With strawberries in full force at the market recently, it is tough for anything else to get a second look. With good reason, as a great strawberry is difficult to beat, but my favorite early summer market target happens to be something that is rarely seen without the strawberry – rhubarb. After making mustard using the tart stalks recently, I picked up another bunch while in Wisconsin recently at the great Dane County Farmer’s Market and stuck, as I prefer to do, on the savory side.

One of my standby Spring dishes is a hot & sour pork made with rhubarb and I thought that the dish might adapt well into a sausage. With some minor modifications, I had a framework in my head of how I wanted the sausage to turn out. First off rhubarb would stud the sausages giving a little tartness. Next, a good bit of ginger and chilis would give sharpness. Then, green garlic, scallions and cilantro would add freshness. The sausages would be seasoned with both kosher salt and light soy sauce. The hot & sour pork includes a good bit of sweetness in the form of honey, but in lieu of sweetening the sausage, I thought that adding five spice and orange zest would bring out some sweetness without being cloying. Orange zest is one of the great cure-alls in our kitchen. With two little girls knocking out oranges regularly, the amazing zest is everywhere and instead of wasting it, the zest shows up in vinaigrettes, sauces, and now sausage.

After grinding the pork and fatback, then assembling the sausages, I brought out the stuffer. I had been struggling with my stuffer lately, so I ordered replacement parts.

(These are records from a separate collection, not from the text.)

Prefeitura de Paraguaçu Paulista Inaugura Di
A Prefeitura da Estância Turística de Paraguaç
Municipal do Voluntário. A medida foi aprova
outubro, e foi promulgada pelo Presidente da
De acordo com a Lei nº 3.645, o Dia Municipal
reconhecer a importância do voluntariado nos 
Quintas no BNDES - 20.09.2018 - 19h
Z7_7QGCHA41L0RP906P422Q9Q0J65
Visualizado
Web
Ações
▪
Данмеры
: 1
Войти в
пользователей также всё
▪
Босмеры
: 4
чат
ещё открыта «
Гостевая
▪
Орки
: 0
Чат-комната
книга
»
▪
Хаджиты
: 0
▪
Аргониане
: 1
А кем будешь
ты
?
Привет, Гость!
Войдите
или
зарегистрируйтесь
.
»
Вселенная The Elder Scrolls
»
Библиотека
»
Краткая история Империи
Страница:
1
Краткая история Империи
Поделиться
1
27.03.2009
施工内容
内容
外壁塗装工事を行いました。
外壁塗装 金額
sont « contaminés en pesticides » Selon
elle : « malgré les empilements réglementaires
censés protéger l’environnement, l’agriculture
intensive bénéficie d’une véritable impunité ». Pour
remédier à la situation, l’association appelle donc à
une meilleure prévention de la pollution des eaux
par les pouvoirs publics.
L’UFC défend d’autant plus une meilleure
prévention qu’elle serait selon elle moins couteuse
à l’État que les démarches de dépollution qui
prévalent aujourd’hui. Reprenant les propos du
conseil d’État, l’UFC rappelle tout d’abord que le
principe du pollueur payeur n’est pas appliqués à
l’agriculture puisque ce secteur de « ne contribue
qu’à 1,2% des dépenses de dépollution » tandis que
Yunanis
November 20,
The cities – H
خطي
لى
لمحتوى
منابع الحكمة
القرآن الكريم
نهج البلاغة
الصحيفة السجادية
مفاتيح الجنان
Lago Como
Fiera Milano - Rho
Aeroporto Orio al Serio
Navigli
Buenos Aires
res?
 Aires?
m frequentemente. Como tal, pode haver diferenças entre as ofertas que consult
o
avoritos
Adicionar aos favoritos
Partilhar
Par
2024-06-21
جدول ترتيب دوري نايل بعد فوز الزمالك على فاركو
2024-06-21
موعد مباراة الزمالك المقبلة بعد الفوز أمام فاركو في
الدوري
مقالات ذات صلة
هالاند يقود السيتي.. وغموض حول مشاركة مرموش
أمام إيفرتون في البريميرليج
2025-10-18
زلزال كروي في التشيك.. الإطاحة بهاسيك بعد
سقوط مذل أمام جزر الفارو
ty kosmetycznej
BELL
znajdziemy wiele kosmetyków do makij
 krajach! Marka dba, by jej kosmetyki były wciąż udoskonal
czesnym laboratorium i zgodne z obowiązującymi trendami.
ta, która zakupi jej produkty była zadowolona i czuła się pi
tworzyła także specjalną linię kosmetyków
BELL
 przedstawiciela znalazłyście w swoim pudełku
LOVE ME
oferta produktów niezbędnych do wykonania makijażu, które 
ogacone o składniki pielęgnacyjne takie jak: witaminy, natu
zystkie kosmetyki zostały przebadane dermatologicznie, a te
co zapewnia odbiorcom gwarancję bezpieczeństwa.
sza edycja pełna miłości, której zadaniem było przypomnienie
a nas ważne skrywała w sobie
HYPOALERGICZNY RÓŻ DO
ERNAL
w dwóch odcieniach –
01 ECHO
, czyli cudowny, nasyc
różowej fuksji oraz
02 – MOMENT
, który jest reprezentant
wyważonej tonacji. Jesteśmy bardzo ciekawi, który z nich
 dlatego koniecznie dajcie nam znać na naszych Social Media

When they arrived, they ended up being from a different model which means that I could stuff the casings by hand (which I did a few weeks ago – not advisable) or not stuff the sausages. Since I was unable to stuff, I left the sausage mixture in the fridge for a few days for the flavors to harmonize a little.

Usually, I would obsess over stuffing the sausages, but I have found recently, that I have been appreciating the sausage patty. The sticking point was that I like patty uniformity both between patties and on the same patty. I have been rolling and cutting patties recently, but I found a better way using plastic wrap and the lid to a cookie jar currently fermenting vinegar.

After forming the patties, I grilled the patties along with giant portabella caps. While in Madison, there were a few booths at the market selling fresh coriander with roots. Oddly coriander roots are not readily available in Chicago regularly and this is my first chance to use them. I made an Asian inspired gremolata made from coriander root, green garlic,  fresno chili, and lime zest. The texture on the coriander root requires that you chop it finely, but the zip that it provided was really nice balance to the rich and slightly sweet sausage. The texture of gremolata isn’t a perfect match to sausage, but would be great with braised pork and the same flavors.

And since I am from Wisconsin, how could I serve a legitimate sausage without some sort of pickled cabbage. I had made a hand-cut slaw with red cabbage, fresh coriander, ginger, marigolds, violas, fish sauce, and rice wine vinegar. With new additions of edible flowers in my herb boxes, this was a good chance to use the flowers to not only bring flavor, but a beautiful contrast in color to the deep red cabbage.

As I suspected, these sausages were really unique and complex. The tartness and crunch of the rhubarb is a welcome addition and the combination of green flavors, five spice and ginger are strong throughout the sausage. With the extra patty, I switched out the gremolata, however delicious, with a dollop of sriracha. The additional heat was great against the sweetness and the smooth texture was a familiar accompaniment to the sausage.

Given grilling season, I am happy to have over a pound of extra sausages to freeze and bring out later in summer for a change of pace. By then my stuffer will be back in action, so not only with the flavors change it up, but the patty will be a nice change of pace over the link.

Pork & Rhubarb Sausage

  • 750 grams pork shoulder
  • 250 grams pork fatback
  • 1 cup rhubarb, diced
  • 1 scallion, diced
  • 1 stem of green garlic, diced
  • 2 fresno chilis, diced
  • 1/4 cup cilantro, chopped
  • 1/4 cup ginger, minced
  • 2 tablespoons soy sauce
  • 10 grams kosher salt
  • 1 tablespoon five-spice
  • 1 orange, zest only

Step one: Partially freeze fatback and pork shoulder.

Step two: Grind fatback and pork shoulder through large dye. Making sure to keep everything cold.

Step three: Add all remaining ingredients and stir, using paddle attachment, to bind sausages. Chill overnight.

Step four: Stuff sausages or make into patties.